200 g lean ground beef
1/2 cup chopped onion
1 tsp chili powder
1/2 tsp ground cumin
1 can KOO Red Kidney Beans, drained and rinsed
100 g green chillies, diced
200 g sour cream
2 tbsp Golden Cloud Cake Flour
1/4 tsp garlic powder
8 corn tortillas (6 inches)
2 sachets KOO Tomato Paste
1 cup grated cheddar cheese
1. In a large skillet cook the ground beef, onion, chilli powder, and cumin until onion is tender and meat is no longer pink; drain.
2. Stir beans and un-drained chilli peppers into meat mixture; set aside.

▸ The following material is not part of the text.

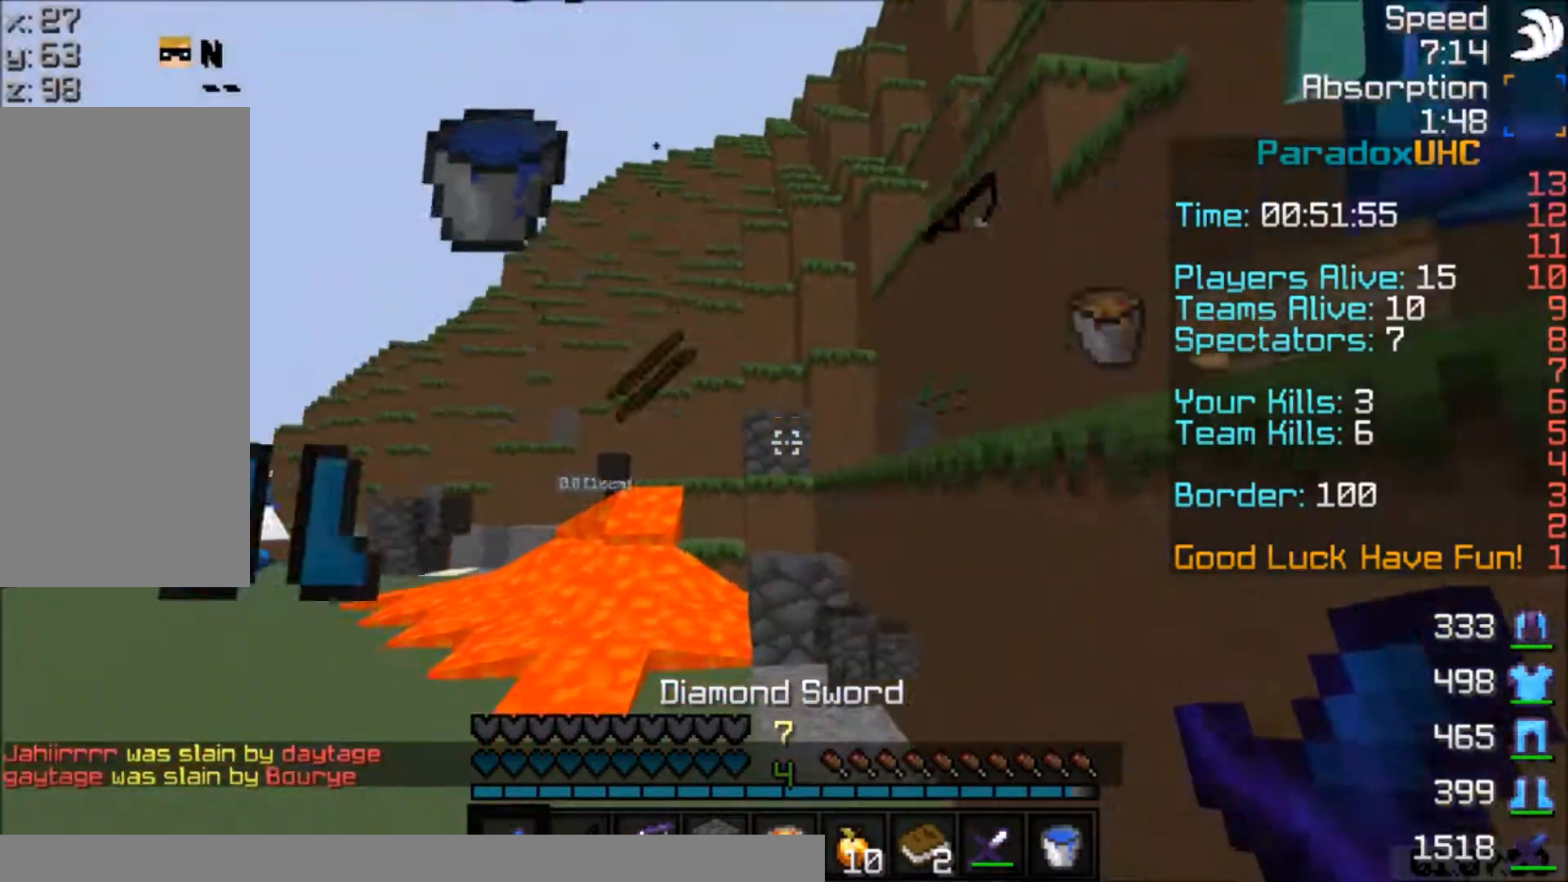
{"keys": ["w"], "mouse": [], "events": [[34, "d", "down"], [34, "w", "up"], [134, "a", "down"], [200, "d", "up"], [200, "w", "down"], [401, "a", "up"]]}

3. In a small mixing bowl stir together sour cream, flour, and garlic powder until combined; set aside.
4. Place half of the tortillas in the bottom of a lightly greased rectangular baking dish, cutting to fit if necessary.
5. Top with half of the meat mixture, half of the sour cream mixture, and half of the enchilada sauce. Repeat layers.
6. Cover dish with plastic wrap; chill in refrigerator for up to 24 hours.
7. Preheat oven to 180°C.
8. Remove plastic wrap; cover dish with foil. Bake in preheated oven for 35 to 40 minutes or until bubbly.
9. Uncover; sprinkle with cheese and bake 5 minutes more.